Un nouveau rapport de la Direction de la recherche, des études, de l’évaluation et des statistiques (Drees), publié le 12 mars 2025 et commandé par le Conseil d’orientation des retraites (COR), se penche sur les inégalités de pension entre femmes et hommes. L’étude explore la réforme possible de la majoration de pension accordée aux parents ayant au moins trois enfants. Le gouvernement d’Elisabeth Borne souhaite ainsi revoir les droits des familles en matière de retraite afin de redresser des disparités qui favorisent souvent les hommes, dont les pensions sont généralement plus élevées.
État actuel du dispositif et ses limites
Aujourd’hui, une majoration de 10% est accordée à tous les assurés ayant au moins trois enfants.
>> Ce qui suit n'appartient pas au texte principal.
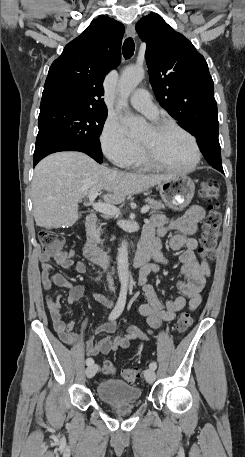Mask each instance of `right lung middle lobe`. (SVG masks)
Returning <instances> with one entry per match:
<instances>
[{
  "label": "right lung middle lobe",
  "instance_id": "1",
  "mask_svg": "<svg viewBox=\"0 0 245 457\" xmlns=\"http://www.w3.org/2000/svg\"><path fill=\"white\" fill-rule=\"evenodd\" d=\"M106 117V109L86 106H63L40 112L35 152L51 146H71L101 163L99 135Z\"/></svg>",
  "mask_w": 245,
  "mask_h": 457
}]
</instances>
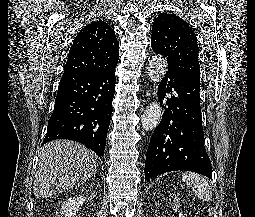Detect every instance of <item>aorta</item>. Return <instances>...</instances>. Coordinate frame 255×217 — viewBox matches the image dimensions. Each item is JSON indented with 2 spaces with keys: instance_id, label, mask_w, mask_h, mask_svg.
<instances>
[{
  "instance_id": "aorta-1",
  "label": "aorta",
  "mask_w": 255,
  "mask_h": 217,
  "mask_svg": "<svg viewBox=\"0 0 255 217\" xmlns=\"http://www.w3.org/2000/svg\"><path fill=\"white\" fill-rule=\"evenodd\" d=\"M167 60L162 56H155L149 62L148 74L154 83H159L167 71ZM162 108L158 101L150 103L145 109L141 123L146 131L155 129L160 123Z\"/></svg>"
}]
</instances>
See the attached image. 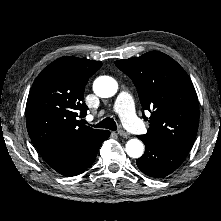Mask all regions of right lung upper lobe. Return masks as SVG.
Instances as JSON below:
<instances>
[{"mask_svg": "<svg viewBox=\"0 0 221 221\" xmlns=\"http://www.w3.org/2000/svg\"><path fill=\"white\" fill-rule=\"evenodd\" d=\"M102 66L100 61L61 57L35 79L26 104L29 137L39 150L61 143L83 141L104 130L81 124L88 79Z\"/></svg>", "mask_w": 221, "mask_h": 221, "instance_id": "right-lung-upper-lobe-1", "label": "right lung upper lobe"}]
</instances>
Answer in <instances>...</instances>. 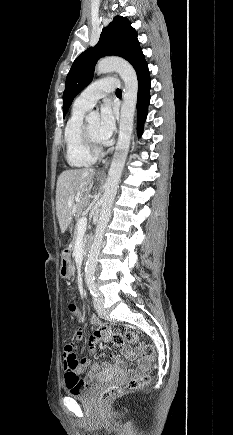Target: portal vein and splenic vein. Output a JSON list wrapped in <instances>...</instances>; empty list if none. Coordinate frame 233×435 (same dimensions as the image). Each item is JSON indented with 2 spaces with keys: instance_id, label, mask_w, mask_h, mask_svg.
<instances>
[{
  "instance_id": "portal-vein-and-splenic-vein-1",
  "label": "portal vein and splenic vein",
  "mask_w": 233,
  "mask_h": 435,
  "mask_svg": "<svg viewBox=\"0 0 233 435\" xmlns=\"http://www.w3.org/2000/svg\"><path fill=\"white\" fill-rule=\"evenodd\" d=\"M80 199L76 198V202H79ZM86 227H87V218L86 217H82L78 223H77V230L78 233H84L86 231Z\"/></svg>"
}]
</instances>
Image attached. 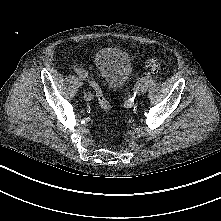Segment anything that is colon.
Masks as SVG:
<instances>
[{
    "label": "colon",
    "instance_id": "colon-1",
    "mask_svg": "<svg viewBox=\"0 0 221 221\" xmlns=\"http://www.w3.org/2000/svg\"><path fill=\"white\" fill-rule=\"evenodd\" d=\"M145 65L149 67L154 73H158L161 69V61L156 57H150L146 59ZM91 85L96 91L97 101H98L100 108L106 113L109 112L111 107L103 92V89L98 84V82H96L93 79H91Z\"/></svg>",
    "mask_w": 221,
    "mask_h": 221
}]
</instances>
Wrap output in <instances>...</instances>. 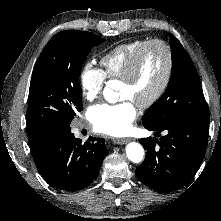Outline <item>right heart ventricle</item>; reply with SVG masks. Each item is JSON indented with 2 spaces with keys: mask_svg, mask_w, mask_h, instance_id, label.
Listing matches in <instances>:
<instances>
[{
  "mask_svg": "<svg viewBox=\"0 0 221 221\" xmlns=\"http://www.w3.org/2000/svg\"><path fill=\"white\" fill-rule=\"evenodd\" d=\"M145 40H134L118 44L100 57V65L106 78L120 79L127 65Z\"/></svg>",
  "mask_w": 221,
  "mask_h": 221,
  "instance_id": "e07e8e85",
  "label": "right heart ventricle"
}]
</instances>
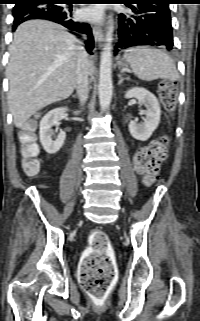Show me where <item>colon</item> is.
<instances>
[{
    "label": "colon",
    "instance_id": "1",
    "mask_svg": "<svg viewBox=\"0 0 200 321\" xmlns=\"http://www.w3.org/2000/svg\"><path fill=\"white\" fill-rule=\"evenodd\" d=\"M178 84L174 81L162 82L159 86L160 100L169 112H173L177 102ZM33 124L26 125L20 134L22 143L23 170L33 176L39 171L36 156L39 152L33 133ZM169 151L168 140L160 137L138 150L134 156V166L145 183L151 184L157 177L162 162ZM89 246L81 260L79 280L84 290L96 301H102L115 276L113 252L108 235L102 230H93L88 236Z\"/></svg>",
    "mask_w": 200,
    "mask_h": 321
}]
</instances>
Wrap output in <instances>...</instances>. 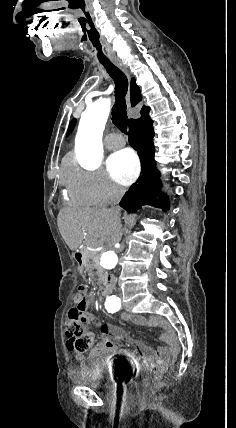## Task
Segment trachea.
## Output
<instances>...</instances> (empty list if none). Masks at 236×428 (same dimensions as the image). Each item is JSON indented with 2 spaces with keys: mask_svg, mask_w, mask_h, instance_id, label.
I'll use <instances>...</instances> for the list:
<instances>
[{
  "mask_svg": "<svg viewBox=\"0 0 236 428\" xmlns=\"http://www.w3.org/2000/svg\"><path fill=\"white\" fill-rule=\"evenodd\" d=\"M86 22H83L81 28L90 35L89 44L95 52V58L98 64H102L113 78L115 83V103L112 108L113 123L123 132L126 133L128 116L126 111L125 95L128 90V79L120 68L110 62L109 52L105 51L103 46H100L102 35L92 20L91 14L85 15Z\"/></svg>",
  "mask_w": 236,
  "mask_h": 428,
  "instance_id": "3493384b",
  "label": "trachea"
}]
</instances>
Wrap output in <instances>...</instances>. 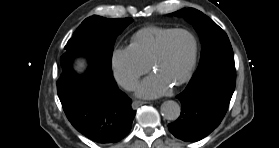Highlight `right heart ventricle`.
Listing matches in <instances>:
<instances>
[{
    "instance_id": "right-heart-ventricle-1",
    "label": "right heart ventricle",
    "mask_w": 279,
    "mask_h": 148,
    "mask_svg": "<svg viewBox=\"0 0 279 148\" xmlns=\"http://www.w3.org/2000/svg\"><path fill=\"white\" fill-rule=\"evenodd\" d=\"M172 30L174 29L155 26L141 29L133 37L131 47L149 65L163 38Z\"/></svg>"
}]
</instances>
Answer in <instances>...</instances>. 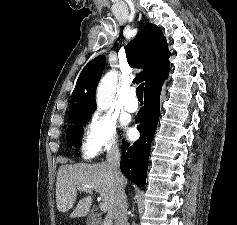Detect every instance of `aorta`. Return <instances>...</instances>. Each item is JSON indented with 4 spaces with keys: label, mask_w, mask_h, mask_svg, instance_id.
Listing matches in <instances>:
<instances>
[{
    "label": "aorta",
    "mask_w": 237,
    "mask_h": 225,
    "mask_svg": "<svg viewBox=\"0 0 237 225\" xmlns=\"http://www.w3.org/2000/svg\"><path fill=\"white\" fill-rule=\"evenodd\" d=\"M116 92V73L110 71L100 81L97 87L96 103L98 110L108 109L114 102Z\"/></svg>",
    "instance_id": "762f6f07"
}]
</instances>
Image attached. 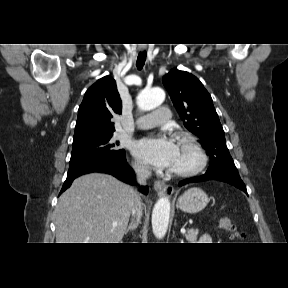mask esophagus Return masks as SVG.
<instances>
[{
	"label": "esophagus",
	"mask_w": 288,
	"mask_h": 288,
	"mask_svg": "<svg viewBox=\"0 0 288 288\" xmlns=\"http://www.w3.org/2000/svg\"><path fill=\"white\" fill-rule=\"evenodd\" d=\"M154 190L160 196H169L173 193L174 188L172 185L166 184L164 181L156 180L154 182Z\"/></svg>",
	"instance_id": "obj_1"
}]
</instances>
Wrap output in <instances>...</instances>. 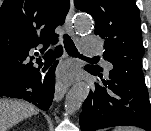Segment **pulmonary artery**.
I'll list each match as a JSON object with an SVG mask.
<instances>
[{
  "instance_id": "pulmonary-artery-1",
  "label": "pulmonary artery",
  "mask_w": 151,
  "mask_h": 131,
  "mask_svg": "<svg viewBox=\"0 0 151 131\" xmlns=\"http://www.w3.org/2000/svg\"><path fill=\"white\" fill-rule=\"evenodd\" d=\"M100 49V42L94 37H87L83 39L82 50L87 53H97ZM107 68H111L110 63H106Z\"/></svg>"
}]
</instances>
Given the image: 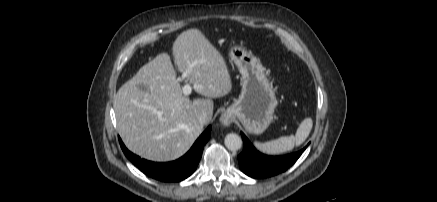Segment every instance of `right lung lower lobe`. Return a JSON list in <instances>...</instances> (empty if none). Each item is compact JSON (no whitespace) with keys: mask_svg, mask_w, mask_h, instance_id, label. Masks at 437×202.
<instances>
[{"mask_svg":"<svg viewBox=\"0 0 437 202\" xmlns=\"http://www.w3.org/2000/svg\"><path fill=\"white\" fill-rule=\"evenodd\" d=\"M210 135L211 126L200 135L184 156L175 161L166 163H157L141 159L139 156L130 152L121 139H119V142L125 156L147 176L163 182H179L189 177L196 170L204 145L209 140Z\"/></svg>","mask_w":437,"mask_h":202,"instance_id":"right-lung-lower-lobe-1","label":"right lung lower lobe"}]
</instances>
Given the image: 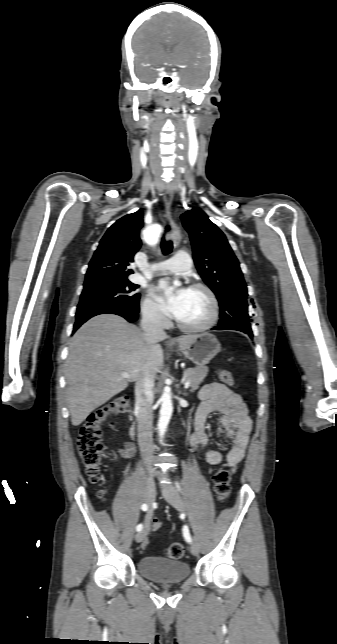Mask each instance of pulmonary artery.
Returning a JSON list of instances; mask_svg holds the SVG:
<instances>
[{"label": "pulmonary artery", "mask_w": 337, "mask_h": 644, "mask_svg": "<svg viewBox=\"0 0 337 644\" xmlns=\"http://www.w3.org/2000/svg\"><path fill=\"white\" fill-rule=\"evenodd\" d=\"M192 261L190 256L185 252H178L169 260L153 264L151 271L168 270L173 273H181L191 268Z\"/></svg>", "instance_id": "1"}]
</instances>
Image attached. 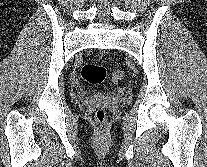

En 2020, cela représentait un coût total de 8,4 milliards d’euros, soit 2,9% des pensions de droit direct. Ce dispositif profite évidemment plus aux hommes, car leurs pensions de base sont plus importantes. Pour donner un ordre d’idée, le montant moyen mensuel perçu s’élève à 105 euros : les femmes reçoivent en moyenne 77 euros contre 136 euros pour les hommes. Près de 40% des retraités en bénéficient, mais l’équilibrage de la répartition reste quasi inexistant.
Les pistes de réforme envisagées
Trois options sont sur la table pour essayer de niveler un peu le jeu :
- Montant forfaitaire universel
- À compter de 2026, on propose de verser un montant fixe de 150 euros par mois aux parents ayant trois enfants ou plus. Dans ce scénario, environ 60% des femmes et un peu plus de 40% des hommes en bénéficieraient. Concrètement, la pension moyenne des femmes augmenterait légèrement tandis que celle des hommes reculerait dans une proportion équivalente.
- Majoration réservée aux femmes
- Ici, l’idée serait d’accorder une majoration dès le premier enfant, avec un bonus qui progresserait jusqu’à 13% pour trois enfants ou plus et un plafond annuel de 3 000 euros brut. Une telle mesure permettrait d’améliorer nettement la retraite des femmes tout en réduisant celle des hommes.
- Majoration forfaitaire évolutive pour les femmes
- Cette option prévoit un montant variable, pouvant aller jusqu’à 160 euros par mois, réservé aux mères et modulé en fonction du nombre d’enfants. Ce scénario pourrait bien bénéficier aux femmes ayant de faibles pensions, tout en resserrant l’écart global entre hommes et femmes. Toutefois, certains redoutent une « dérive financière » (c’est-à-dire un déséquilibre dans les finances des régimes de retraite), surtout parce que ce dispositif serait lié à l’évolution du salaire moyen par tête (SMPT).
Réactions et perspectives
La proposition divise les avis. La CFDT, par exemple, rappelle qu’il faut vraiment améliorer les retraites des femmes. De leur côté, certains participants au sondage du COR ne sont pas emballés par l’idée de cibler exclusivement les mères aux revenus faibles, préférant voir une augmentation dès le premier enfant.
D’autres alternatives, comme la majoration de durée d’assurance ou l’Assurance vieillesse des parents au foyer (AVPF), sont aussi évoquées pour mieux répondre aux besoins spécifiques des femmes retraitées.